L’issue de cette stratégie reste hautement incertaine. Si certains pays dépendants du marché américain pourraient faire des concessions, d’autres pourraient opter pour la confrontation, voire initier des représailles ciblées. Le contexte économique joue un rôle crucial ici: alors que les États-Unis cherchent à relocaliser une partie de leur production, notamment dans les secteurs technologiques, leur pouvoir de négociation vis-à-vis de certains partenaires, comme la Chine ou l’UE, pourrait s’avérer plus limité qu’attendu. Ce type de protectionnisme repose sur une vision asymétrique du commerce international, selon laquelle tout déficit est interprété comme une perte pour la nation. C’est aussi la vision d’une finitude des ressources, qui justifie, outre un regain du protectionnisme, des conquêtes territoriales (canal de Panama, Groenland, Canada). Le mercantilisme, doctrine économique dominante entre le XVIe et le XVIIIe siècle, prônait l’accumulation de richesses par une balance commerciale excédentaire et une forte intervention de l’État dans l’économie. Les politiques tarifaires de l’administration Trump suggèrent donc une forme de retour du mercantilisme dans le débat économique mondial.
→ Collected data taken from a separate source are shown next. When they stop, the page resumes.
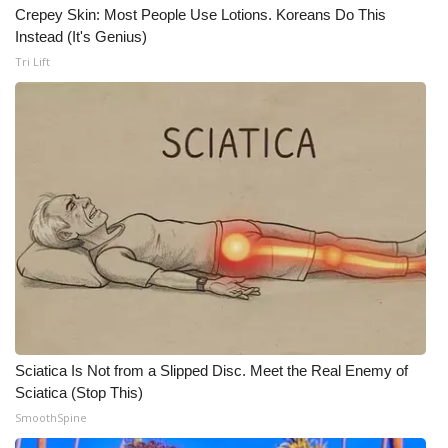
Crepey Skin: Most People Use Lotions. Koreans Do This
Instead (It's Genius)
WCBI Medical Expert
Tri Lift
Hosford Legal Line
Find A Job
CHANNELS
WCBI Channel Updates
CBSN Livefeed
My MS
Sciatica Is Not from a Slipped Disc. Meet the Real Enemy of
Fox 4
Sciatica (Stop This)
SmoothSpine
WCBI – LP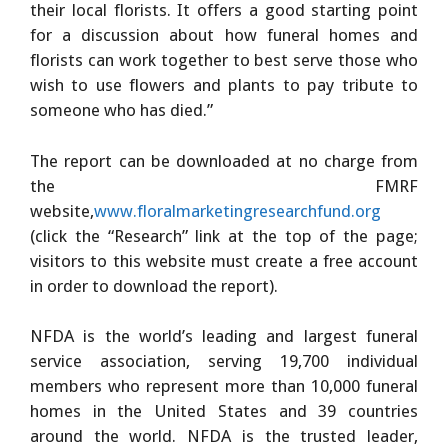
their local florists. It offers a good starting point
for a discussion about how funeral homes and
florists can work together to best serve those who
wish to use flowers and plants to pay tribute to
someone who has died.”
The report can be downloaded at no charge from
the FMRF
website,
www.floralmarketingresearchfund.org
(click the “Research” link at the top of the page;
visitors to this website must create a free account
in order to download the report).
NFDA is the world’s leading and largest funeral
service association, serving 19,700 individual
members who represent more than 10,000 funeral
homes in the United States and 39 countries
around the world. NFDA is the trusted leader,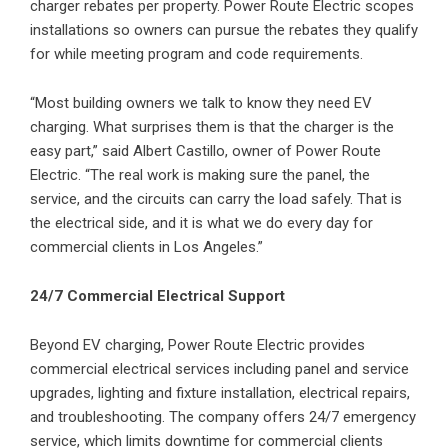
charger rebates per property. Power Route Electric scopes
installations so owners can pursue the rebates they qualify
for while meeting program and code requirements.
“Most building owners we talk to know they need EV
charging. What surprises them is that the charger is the
easy part,” said Albert Castillo, owner of Power Route
Electric. “The real work is making sure the panel, the
service, and the circuits can carry the load safely. That is
the electrical side, and it is what we do every day for
commercial clients in Los Angeles.”
24/7 Commercial Electrical Support
Beyond EV charging, Power Route Electric provides
commercial electrical services including panel and service
upgrades, lighting and fixture installation, electrical repairs,
and troubleshooting. The company offers 24/7 emergency
service, which limits downtime for commercial clients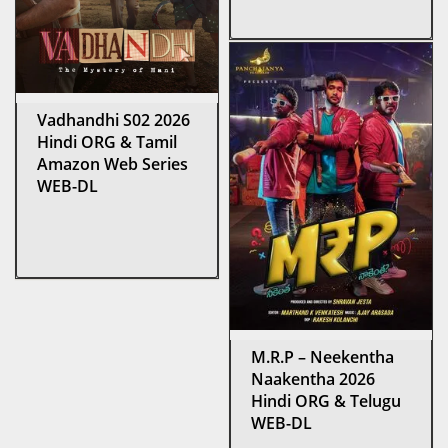
Vadhandhi S02 2026
Hindi ORG & Tamil
Amazon Web Series
WEB-DL
M.R.P – Neekentha
Naakentha 2026
Hindi ORG & Telugu
WEB-DL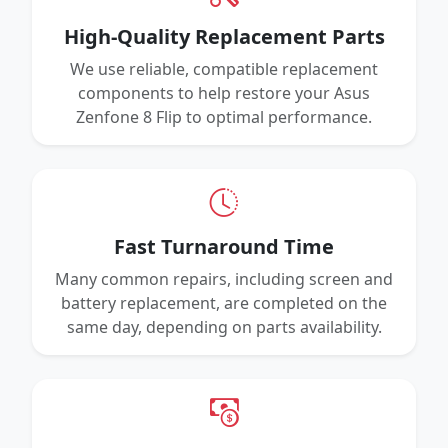
High-Quality Replacement Parts
We use reliable, compatible replacement
components to help restore your Asus
Zenfone 8 Flip to optimal performance.
Fast Turnaround Time
Many common repairs, including screen and
battery replacement, are completed on the
same day, depending on parts availability.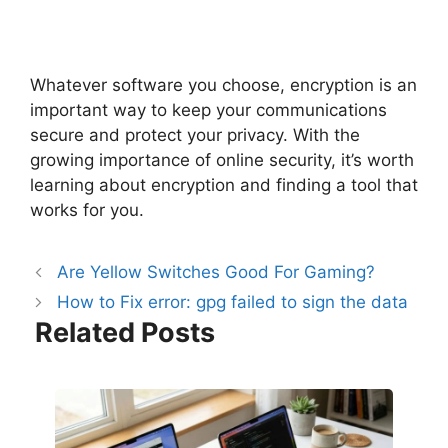
Whatever software you choose, encryption is an
important way to keep your communications
secure and protect your privacy. With the
growing importance of online security, it’s worth
learning about encryption and finding a tool that
works for you.
Are Yellow Switches Good For Gaming?
How to Fix error: gpg failed to sign the data
Related Posts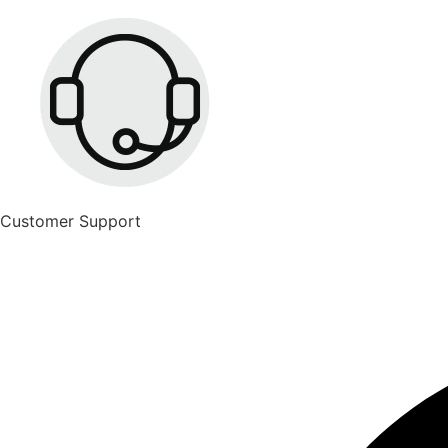
Customer Support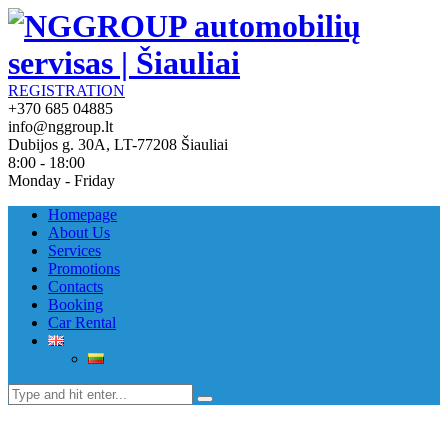
REGISTRATION
+370 685 04885
info@nggroup.lt
Dubijos g. 30A, LT-77208 Šiauliai
8:00 - 18:00
Monday - Friday
Homepage
About Us
Services
Promotions
Contacts
Booking
Car Rental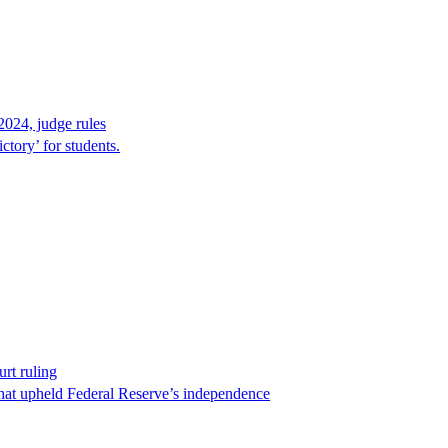
2024, judge rules
tory’ for students.
rt ruling
that upheld Federal Reserve’s independence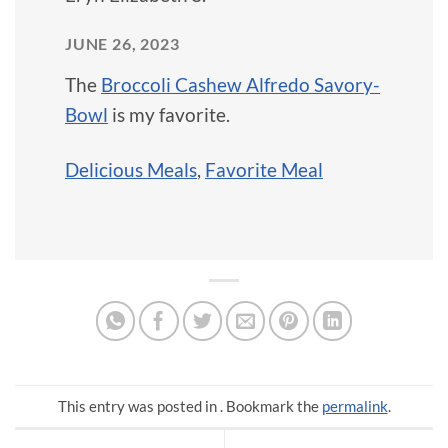
JUNE 26, 2023
The
Broccoli Cashew Alfredo Savory-
Bowl
is my favorite.
Delicious Meals
,
Favorite Meal
This entry was posted in . Bookmark the
permalink
.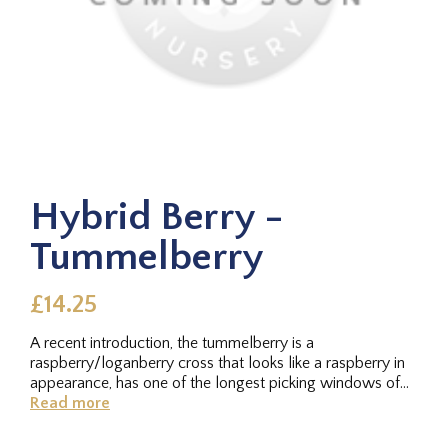
Hybrid Berry -
Tummelberry
£14.25
A recent introduction, the tummelberry is a
raspberry/loganberry cross that looks like a raspberry in
appearance, has one of the longest picking windows of
any of the hybrids, and...
Read more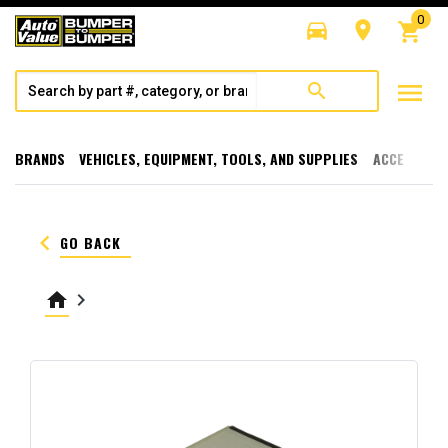
0
directions_car
room
shopping_cart
menu
search
BRANDS
VEHICLES, EQUIPMENT, TOOLS, AND SUPPLIES
ACCESSORI
keyboard_arrow_left
GO BACK
home
keyboard_arrow_right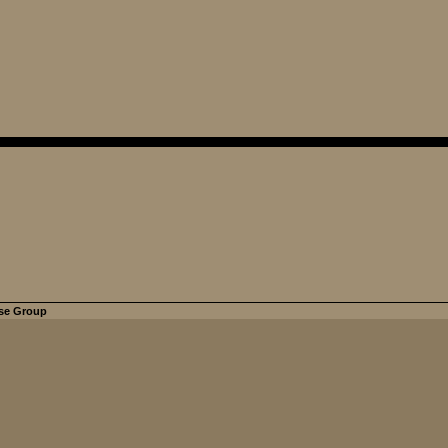
se Group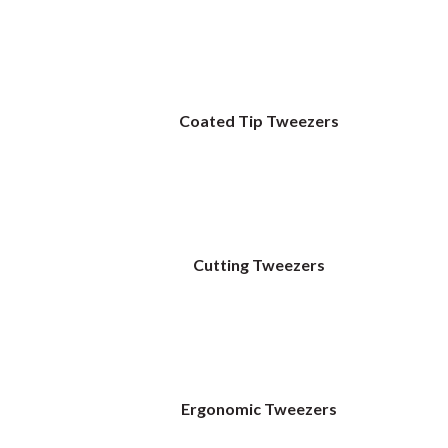
Coated Tip Tweezers
Cutting Tweezers
Ergonomic Tweezers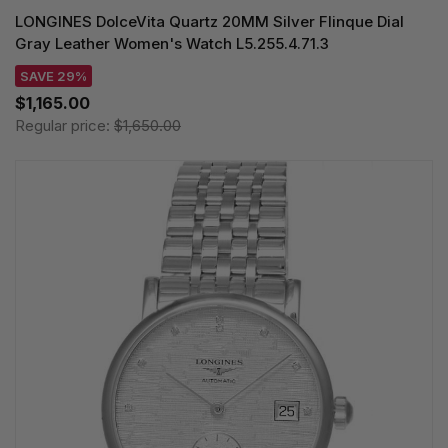
LONGINES DolceVita Quartz 20MM Silver Flinque Dial
Gray Leather Women's Watch L5.255.4.71.3
SAVE 29%
$1,165.00
Regular price:
$1,650.00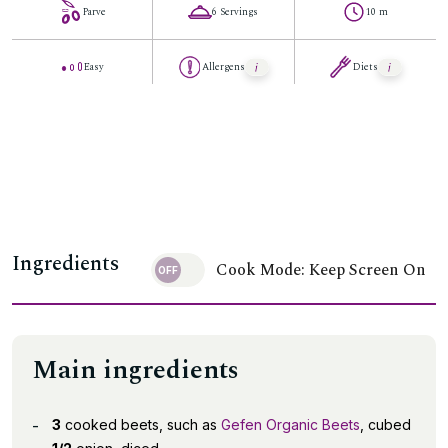
Parve
6 Servings
10 m
Easy
Allergens
Diets
Ingredients
Cook Mode: Keep Screen On
Main ingredients
3
cooked beets, such as
Gefen Organic Beets
, cubed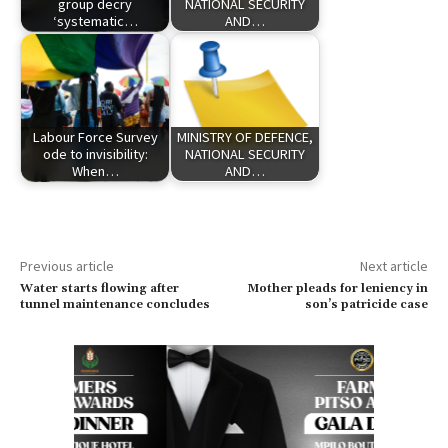
group decry
NATIONAL SECURITY
‘systematic…
AND…
Labour Force Survey
MINISTRY OF DEFENCE,
ode to invisibility:
NATIONAL SECURITY
When…
AND…
Previous article
Next article
Water starts flowing after
Mother pleads for leniency in
tunnel maintenance concludes
son’s patricide case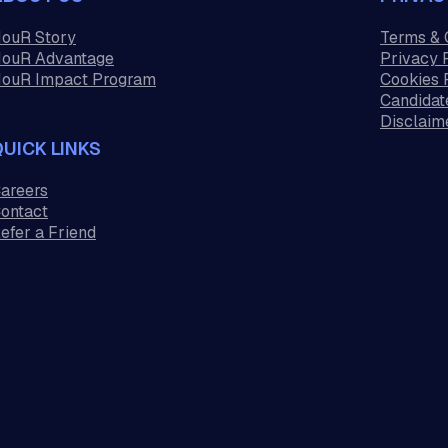
ouR Story
Terms & 
ouR Advantage
Privacy 
ouR Impact Program
Cookies 
Candidat
Disclaim
QUICK LINKS
areers
ontact
efer a Friend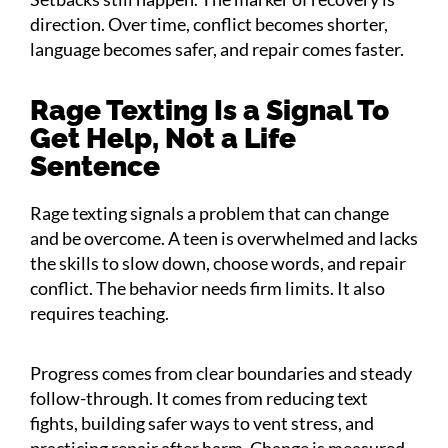
direction. Over time, conflict becomes shorter,
language becomes safer, and repair comes faster.
Rage Texting Is a Signal To
Get Help, Not a Life
Sentence
Rage texting signals a problem that can change
and be overcome. A teen is overwhelmed and lacks
the skills to slow down, choose words, and repair
conflict. The behavior needs firm limits. It also
requires teaching.
Progress comes from clear boundaries and steady
follow-through. It comes from reducing text
fights, building safer ways to vent stress, and
practicing repair after harm. Change is measured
Le néo-mercantilisme contemporain s’éloigne du libre-échange multilatéral pour s’inscrire dans une logique de rapport de force bilatéral, où les échanges deviennent instruments de puissance. Bien que politiquement rentable à court terme, cette stratégie présente des coûts économiques élevés à moyen et long terme. Dans un monde globalisé, la résurgence du mercantilisme signale une transition vers un ordre économique plus fragmenté, plus instable et moins prévisible pour les investisseurs.